____ Data to examine

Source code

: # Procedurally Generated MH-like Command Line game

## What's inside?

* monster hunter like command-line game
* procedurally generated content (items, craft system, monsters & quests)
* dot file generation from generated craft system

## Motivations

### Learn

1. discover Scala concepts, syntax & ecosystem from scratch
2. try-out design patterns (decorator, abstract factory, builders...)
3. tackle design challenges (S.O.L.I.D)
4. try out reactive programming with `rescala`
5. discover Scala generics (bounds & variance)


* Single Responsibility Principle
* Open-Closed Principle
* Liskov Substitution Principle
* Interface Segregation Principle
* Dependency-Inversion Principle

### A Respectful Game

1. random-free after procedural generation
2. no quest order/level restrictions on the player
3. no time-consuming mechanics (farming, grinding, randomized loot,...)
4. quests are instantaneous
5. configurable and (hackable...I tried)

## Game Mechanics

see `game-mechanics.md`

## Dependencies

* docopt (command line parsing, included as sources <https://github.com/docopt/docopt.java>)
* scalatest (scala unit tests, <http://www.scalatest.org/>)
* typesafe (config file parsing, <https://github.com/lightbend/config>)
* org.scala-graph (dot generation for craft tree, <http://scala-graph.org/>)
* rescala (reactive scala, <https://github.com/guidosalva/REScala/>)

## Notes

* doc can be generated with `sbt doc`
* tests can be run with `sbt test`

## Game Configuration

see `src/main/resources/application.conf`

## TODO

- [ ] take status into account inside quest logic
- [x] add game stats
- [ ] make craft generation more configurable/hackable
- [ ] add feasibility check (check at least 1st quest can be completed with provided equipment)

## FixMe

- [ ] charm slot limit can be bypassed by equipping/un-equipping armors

________

In the material above, find the lines that contain "discover" and show them.

1. discover Scala concepts, syntax & ecosystem from scratch
5. discover Scala generics (bounds & variance)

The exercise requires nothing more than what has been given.